→ Text under study
******
The rest of the programme is ceded to the Talent, who look superb in Xie Xin’s “Ripple,” greeting its twanging violin and unnerving percussion with a mesmeric roil that surges outward like a groundswell. There’s a yearning to the dancing, with its twisted bodywork and swaying use of space. The troupe handle Xin’s ripples, alternations and contractions with care, treating her choreography like a precious thing.

BalletBoyz, photograph by Amber Hunt

BalletBoyz, photograph by Amber Hunt

Maxine’s Doyle’s stylish “Bradley 4:18” whisks them to a spikier, more erratic place. The jangling piece unleashes jazzy cymbals and chaotic antics, the dancers dressed in suits as they jaunt, fling and jive. The energy is manic, like a scrap brewing in the parking lot of a bar, and there’s immediate force to the clomping way they take up space, especially Benji Knapper and Luigi Nardone. Heads in hand, the two bring a charismatic I-don’t-wanna-but-I-gotta slant that softens the pulsing tableaux and quicksilver jumps into blackout. 

A duet from Christopher Wheeldon’s “Us” is the most balletic offering of the night, a tender, muscular tussle in half-light to a gliding score from Keaton Henson. Legs draw into passé, and arms cut to first. Paris Fitzpatrick and Dylan Jones press their bare torsos together, hands glancing each other’s cheeks, waists, feet and forearms. It’s erotic, affectionate and vulnerable at once. More duets feature in a second Maliphant work, “Fallen,” tense partnerships with a combat flavour—think kicks and cuffs doled out across tidy diagonals. It’s got all of the silkiness of “Us” with none of the zen, especially when Luigi Nardone and Joshua Attwood square off, each pilfering the negative space left by the other.
******
→ Supplied records
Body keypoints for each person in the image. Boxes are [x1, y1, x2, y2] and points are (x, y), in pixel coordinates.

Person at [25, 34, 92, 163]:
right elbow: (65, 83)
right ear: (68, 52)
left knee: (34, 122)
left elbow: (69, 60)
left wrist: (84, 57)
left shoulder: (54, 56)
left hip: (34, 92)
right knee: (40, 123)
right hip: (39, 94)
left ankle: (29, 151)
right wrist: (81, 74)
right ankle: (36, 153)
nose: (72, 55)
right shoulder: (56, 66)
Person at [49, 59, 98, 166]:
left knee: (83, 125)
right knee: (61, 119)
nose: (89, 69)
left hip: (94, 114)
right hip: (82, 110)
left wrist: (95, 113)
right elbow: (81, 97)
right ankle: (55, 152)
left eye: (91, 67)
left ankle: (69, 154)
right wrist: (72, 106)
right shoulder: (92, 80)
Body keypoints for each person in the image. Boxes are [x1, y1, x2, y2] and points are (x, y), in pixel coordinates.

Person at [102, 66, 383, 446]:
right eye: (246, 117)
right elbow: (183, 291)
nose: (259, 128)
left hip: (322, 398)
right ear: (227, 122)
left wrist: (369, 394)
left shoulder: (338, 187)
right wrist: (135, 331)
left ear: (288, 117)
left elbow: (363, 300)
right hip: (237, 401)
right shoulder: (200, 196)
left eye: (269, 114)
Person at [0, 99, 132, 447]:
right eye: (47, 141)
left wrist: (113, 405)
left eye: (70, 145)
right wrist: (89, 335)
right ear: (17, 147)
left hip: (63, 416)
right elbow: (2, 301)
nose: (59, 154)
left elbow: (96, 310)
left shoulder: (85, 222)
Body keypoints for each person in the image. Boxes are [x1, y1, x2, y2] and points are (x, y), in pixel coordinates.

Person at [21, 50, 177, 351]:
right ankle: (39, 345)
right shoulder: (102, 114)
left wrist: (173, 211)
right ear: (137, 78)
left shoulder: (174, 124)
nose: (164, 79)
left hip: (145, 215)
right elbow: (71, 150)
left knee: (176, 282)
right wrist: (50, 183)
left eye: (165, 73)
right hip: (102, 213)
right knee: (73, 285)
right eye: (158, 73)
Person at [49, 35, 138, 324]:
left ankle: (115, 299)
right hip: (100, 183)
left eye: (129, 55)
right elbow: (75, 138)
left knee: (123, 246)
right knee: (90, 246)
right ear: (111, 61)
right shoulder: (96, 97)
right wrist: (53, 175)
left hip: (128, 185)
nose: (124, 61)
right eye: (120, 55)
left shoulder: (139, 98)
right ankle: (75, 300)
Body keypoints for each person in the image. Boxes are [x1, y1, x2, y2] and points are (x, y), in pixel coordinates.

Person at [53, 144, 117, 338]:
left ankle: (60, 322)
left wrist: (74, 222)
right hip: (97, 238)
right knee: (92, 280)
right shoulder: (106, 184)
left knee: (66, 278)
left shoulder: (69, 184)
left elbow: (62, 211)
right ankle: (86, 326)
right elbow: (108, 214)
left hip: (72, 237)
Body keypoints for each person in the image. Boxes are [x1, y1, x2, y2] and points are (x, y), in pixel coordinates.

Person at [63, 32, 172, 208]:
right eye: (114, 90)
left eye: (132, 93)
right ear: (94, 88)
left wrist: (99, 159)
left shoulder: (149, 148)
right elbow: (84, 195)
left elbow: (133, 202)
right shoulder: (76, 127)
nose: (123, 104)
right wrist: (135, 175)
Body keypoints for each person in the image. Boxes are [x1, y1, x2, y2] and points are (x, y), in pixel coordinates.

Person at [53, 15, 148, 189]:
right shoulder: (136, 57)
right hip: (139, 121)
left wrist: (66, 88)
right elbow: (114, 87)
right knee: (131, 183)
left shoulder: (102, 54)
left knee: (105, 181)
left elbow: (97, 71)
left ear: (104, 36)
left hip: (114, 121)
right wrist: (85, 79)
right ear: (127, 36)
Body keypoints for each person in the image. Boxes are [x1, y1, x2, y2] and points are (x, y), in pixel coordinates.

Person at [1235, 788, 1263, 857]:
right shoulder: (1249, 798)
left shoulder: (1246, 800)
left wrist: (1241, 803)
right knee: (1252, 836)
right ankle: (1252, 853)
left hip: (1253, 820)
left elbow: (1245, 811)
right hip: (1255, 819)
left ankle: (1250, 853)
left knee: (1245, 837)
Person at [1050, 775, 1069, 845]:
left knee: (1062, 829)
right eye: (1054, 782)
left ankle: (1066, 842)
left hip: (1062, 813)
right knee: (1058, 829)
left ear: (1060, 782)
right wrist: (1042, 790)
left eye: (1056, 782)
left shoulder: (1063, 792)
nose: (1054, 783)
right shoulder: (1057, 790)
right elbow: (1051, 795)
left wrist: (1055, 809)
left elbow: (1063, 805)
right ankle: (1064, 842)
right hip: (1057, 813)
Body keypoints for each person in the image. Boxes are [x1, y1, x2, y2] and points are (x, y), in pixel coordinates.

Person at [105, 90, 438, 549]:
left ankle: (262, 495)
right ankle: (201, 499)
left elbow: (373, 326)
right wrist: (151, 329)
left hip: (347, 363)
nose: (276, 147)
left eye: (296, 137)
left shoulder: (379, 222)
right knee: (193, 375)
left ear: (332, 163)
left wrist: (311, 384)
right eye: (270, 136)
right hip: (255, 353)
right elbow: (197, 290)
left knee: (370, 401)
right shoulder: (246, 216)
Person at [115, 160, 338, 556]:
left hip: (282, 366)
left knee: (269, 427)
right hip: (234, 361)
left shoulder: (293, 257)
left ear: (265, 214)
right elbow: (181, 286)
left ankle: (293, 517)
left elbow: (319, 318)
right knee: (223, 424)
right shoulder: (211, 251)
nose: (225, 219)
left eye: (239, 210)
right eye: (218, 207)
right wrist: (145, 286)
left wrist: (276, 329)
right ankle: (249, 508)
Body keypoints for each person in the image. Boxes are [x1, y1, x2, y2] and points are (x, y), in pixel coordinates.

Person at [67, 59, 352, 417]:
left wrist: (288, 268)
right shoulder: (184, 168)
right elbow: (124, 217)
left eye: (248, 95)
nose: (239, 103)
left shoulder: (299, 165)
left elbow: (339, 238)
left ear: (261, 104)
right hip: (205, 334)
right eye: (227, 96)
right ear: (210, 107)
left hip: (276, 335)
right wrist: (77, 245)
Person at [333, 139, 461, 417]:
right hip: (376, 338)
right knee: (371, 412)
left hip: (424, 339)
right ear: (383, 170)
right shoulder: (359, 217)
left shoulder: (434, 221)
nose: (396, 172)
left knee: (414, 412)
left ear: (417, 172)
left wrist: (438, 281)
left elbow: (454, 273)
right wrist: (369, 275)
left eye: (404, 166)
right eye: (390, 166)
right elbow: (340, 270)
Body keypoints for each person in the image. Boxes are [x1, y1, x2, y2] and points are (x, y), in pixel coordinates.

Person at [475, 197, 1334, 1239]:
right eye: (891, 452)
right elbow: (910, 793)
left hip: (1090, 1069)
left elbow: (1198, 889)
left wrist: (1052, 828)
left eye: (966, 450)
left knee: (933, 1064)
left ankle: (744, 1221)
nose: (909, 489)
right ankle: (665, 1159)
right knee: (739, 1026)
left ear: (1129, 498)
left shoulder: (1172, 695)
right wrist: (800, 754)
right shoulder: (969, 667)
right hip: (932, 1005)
******
→ Problems to work on
A) Can you repeat the dance review word for word from "A duet from" up to and including "by the other."?
B) Would you carry on the review of the BalletBoyz performance after its last sentence?

→ Answers to the tasks
A)
A duet from Christopher Wheeldon’s “Us” is the most balletic offering of the night, a tender, muscular tussle in half-light to a gliding score from Keaton Henson. Legs draw into passé, and arms cut to first. Paris Fitzpatrick and Dylan Jones press their bare torsos together, hands glancing each other’s cheeks, waists, feet and forearms. It’s erotic, affectionate and vulnerable at once. More duets feature in a second Maliphant work, “Fallen,” tense partnerships with a combat flavour—think kicks and cuffs doled out across tidy diagonals. It’s got all of the silkiness of “Us” with none of the zen, especially when Luigi Nardone and Joshua Attwood square off, each pilfering the negative space left by the other.

B)
BalletBoyz in Javier de Frutos’s “Fiction.” Photograph by Amber Hunt

BalletBoyz in Javier de Frutos’s “Fiction.” Photograph by Amber Hunt

“Young Men,” from Iván Pérez, is introduced with clips from the like-titled dance film Trevitt and Nunn created with Perez in France in 2015, an emotive ode to the First World War that treks trenches, camps, forests and battlefields. The stagework here isolates a portrait of shell shock, Benji Knapper caving their stomach and contorting their feet as they fall, recover and fall again. Their staggering solo—a compassionate comment on the ugliness of violence—is a fine complement to the choppy currents of Liam Scarlett’s “Serpent,” which doesn’t present the snaking undulations you might guess from the title but a rougher, more fitful fluidity that courses along to strings from Max Richter. Crawling in like primordial creatures from the deep, the ensemble plunges into a series of ambitious, striking lifts—some of the best partnering of the programme. The final phrase closes on their arms cocked to form swan’s heads—“the deadly attack underneath the supple,” in Scarlett’s own words.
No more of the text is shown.